Interesting Links for 18-05-2018

[andrewducker]

Here's what's actually going on with the Yanny/Laurel clip

(tags: sound age )

Accurate anti-drug slogans

(tags: drugs funny )

Some differences between Christianity and Judaism

(tags: Judaism Christianity history religion )

Exquisite Rot: Spalted Wood and the Lost Art of Intarsia

(tags: art wood history )

Deaths from fungal infections exceeding malaria, say researchers in new drug resistance warning

(tags: fungus )

Chinese mass-indoctrination camps evoke Cultural Revolution

(tags: China propaganda Education nationalism )

Edinburgh to ban all on-street advertising boards citywide

(tags: Edinburgh advertising )

GDPR Hysteria

(tags: privacy europe )

Comments

[momentsmusicaux]

That GDPR article says:

Processing all these end-user requests will be a huge burden

Then automate it. If you could automate the collection of the data in the first place then you definitely can automate the rest of the life cycle. There is no technical hurdle companies won’t jump through if it gets them juicy bits of data but as soon as the data needs to be removed we’re suddenly back in the stone age and some artisan with a chisel and hammer will have to jump into action to delete the records and this will take decades for even a small website. Such arguments are not made in good faith and in general make the person making them look pretty silly after all nobody ever complained about collecting data, in fact there are whole armies of programmers working hard to scrape data from public websites which is a lot more work than properly dealing with the life cycle of that data after it has been collected. So yes, it is a burden, no, the burden isn’t huge unless you expressly make it so but that’s your problem.

Hmm.... Speaking as someone who develops these sorts of systems, that's bollocks.

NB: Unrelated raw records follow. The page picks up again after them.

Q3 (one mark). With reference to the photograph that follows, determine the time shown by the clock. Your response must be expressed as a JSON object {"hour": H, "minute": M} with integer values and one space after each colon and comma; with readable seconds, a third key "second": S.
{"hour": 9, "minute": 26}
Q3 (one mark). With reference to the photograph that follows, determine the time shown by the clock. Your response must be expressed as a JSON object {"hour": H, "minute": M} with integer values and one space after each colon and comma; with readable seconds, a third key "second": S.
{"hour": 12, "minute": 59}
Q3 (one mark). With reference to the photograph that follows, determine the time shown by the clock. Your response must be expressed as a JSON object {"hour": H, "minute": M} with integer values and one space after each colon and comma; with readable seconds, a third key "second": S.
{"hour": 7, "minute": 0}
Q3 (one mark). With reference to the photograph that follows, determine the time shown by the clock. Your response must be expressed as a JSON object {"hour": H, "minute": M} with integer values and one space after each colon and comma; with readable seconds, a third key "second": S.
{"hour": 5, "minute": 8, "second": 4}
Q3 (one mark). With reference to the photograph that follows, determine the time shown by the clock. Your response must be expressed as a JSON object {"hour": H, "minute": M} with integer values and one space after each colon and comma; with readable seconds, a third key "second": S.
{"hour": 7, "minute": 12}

It's rather more complicated than that. You might have, for instance, really antique code that collects the data, and therefore no current developers who really want to touch it. More generally though, allowing one user to store one record is a whole load simpler than allowing one user to retrieve the record that is theirs (you have to validate that they are that record's owner!), and make changes to it or delete it.

[skington]

If you had a legacy system that was unmaintainable, you were storing up technical debt and you've just been found out.

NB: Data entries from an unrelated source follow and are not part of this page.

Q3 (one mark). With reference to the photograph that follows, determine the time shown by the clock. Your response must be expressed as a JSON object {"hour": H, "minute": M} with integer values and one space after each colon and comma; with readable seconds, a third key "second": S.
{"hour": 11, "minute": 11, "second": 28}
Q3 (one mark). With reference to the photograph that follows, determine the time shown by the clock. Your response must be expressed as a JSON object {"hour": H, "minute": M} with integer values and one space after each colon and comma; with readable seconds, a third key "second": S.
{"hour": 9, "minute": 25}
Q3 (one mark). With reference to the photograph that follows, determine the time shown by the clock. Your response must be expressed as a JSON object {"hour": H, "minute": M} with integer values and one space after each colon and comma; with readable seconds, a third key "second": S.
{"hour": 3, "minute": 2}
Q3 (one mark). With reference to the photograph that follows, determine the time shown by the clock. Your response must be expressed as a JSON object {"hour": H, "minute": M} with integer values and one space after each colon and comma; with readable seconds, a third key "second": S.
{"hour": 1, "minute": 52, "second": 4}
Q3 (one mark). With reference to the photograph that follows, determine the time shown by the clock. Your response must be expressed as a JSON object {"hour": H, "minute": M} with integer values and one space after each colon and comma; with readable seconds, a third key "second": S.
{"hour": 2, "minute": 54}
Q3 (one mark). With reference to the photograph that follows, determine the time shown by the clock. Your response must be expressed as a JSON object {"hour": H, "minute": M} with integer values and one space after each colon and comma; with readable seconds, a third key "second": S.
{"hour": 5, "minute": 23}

More generally, the data you're storing about your customers is probably fine. If you have a significant exposure to the GDPR, you were probably storing too much and you should wonder why you were doing that.

I think this is the salient bit of the article:

If becoming compliant with the law will cause your business to go under that is more or less the same as saying that your business is built on gross privacy violations. So if that’s your business model then good riddance to you and your company.

[momentsmusicaux]

I've worked on tons of sites for charities and small organizations that are just collecting data from users or visitors because they're convinced it'll be useful to them and because, so far, they've simply been able to. (Seriously, some clients are like kids in a sweet shop.)

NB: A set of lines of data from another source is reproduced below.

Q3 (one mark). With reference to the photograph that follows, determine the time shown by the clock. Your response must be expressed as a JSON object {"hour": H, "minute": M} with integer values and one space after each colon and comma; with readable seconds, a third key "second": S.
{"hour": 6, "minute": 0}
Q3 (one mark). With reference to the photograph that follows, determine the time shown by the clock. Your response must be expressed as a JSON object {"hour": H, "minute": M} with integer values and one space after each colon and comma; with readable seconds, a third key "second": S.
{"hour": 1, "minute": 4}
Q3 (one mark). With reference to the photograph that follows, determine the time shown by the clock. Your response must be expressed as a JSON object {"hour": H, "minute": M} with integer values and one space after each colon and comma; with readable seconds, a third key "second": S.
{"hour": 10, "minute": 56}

That doesn't mean it's their business model.

And every site has technical debt. Sites for non-profits often have years of it. For instance, I have for the last year been working on a complete rebuild of a not-for-profit's site that was built about 7-8 years ago. If they hadn't come along and stumped up for the rebuild, they would have a massive heap of tech debt.

[skington]

With respect, if people have been hoovering up data just because they could, that is precisely the sort of behaviour the GDPR is designed to thwart. It's unfortunate that things we like, like small charities, are guilty of it as well as large corporations, but on the other hand the EU is likely to be lenient towards them as long as they show willing.

As for technical debt, it's like any debt: some is fine, if it means you get what you need faster, and you can then pay it back at your leisure. It's if it becomes unmanageable that you have a problem. If the GDPR means lots of companies need to look at their legacy systems and put in some work to make them manageable again, again that's a good thing, like the Millennium Bug was.

[momentsmusicaux]

Oh absolutely. I've been telling clients for years that they have no damn need to hoover all this data up, and they don't bloody listen to me!

The point I am taking issue with is just that it's no big deal to comply with this. It's not necessarily.

> As for technical debt, it's like any debt: some is fine, if it means you get what you need faster, and you can then pay it back at your leisure. It's if it becomes unmanageable that you have a problem.

Yeah, well most websites are built on bit of glue and string and fly on sheer blind hope and luck. I should know, I build them. GDPR doesn't expose this. This gets exposed any time there is any kind of major security issue, and we see that most sites just aren't keeping up to date (e.g. Panama papers, where the site that leaked them hadn't applied a security patch that had been released something like a year previously). But then that's not just websites -- all aspects of software are glue and string and luck. Look at all the things that were in trouble with the SSH bug that came to light about a year ago.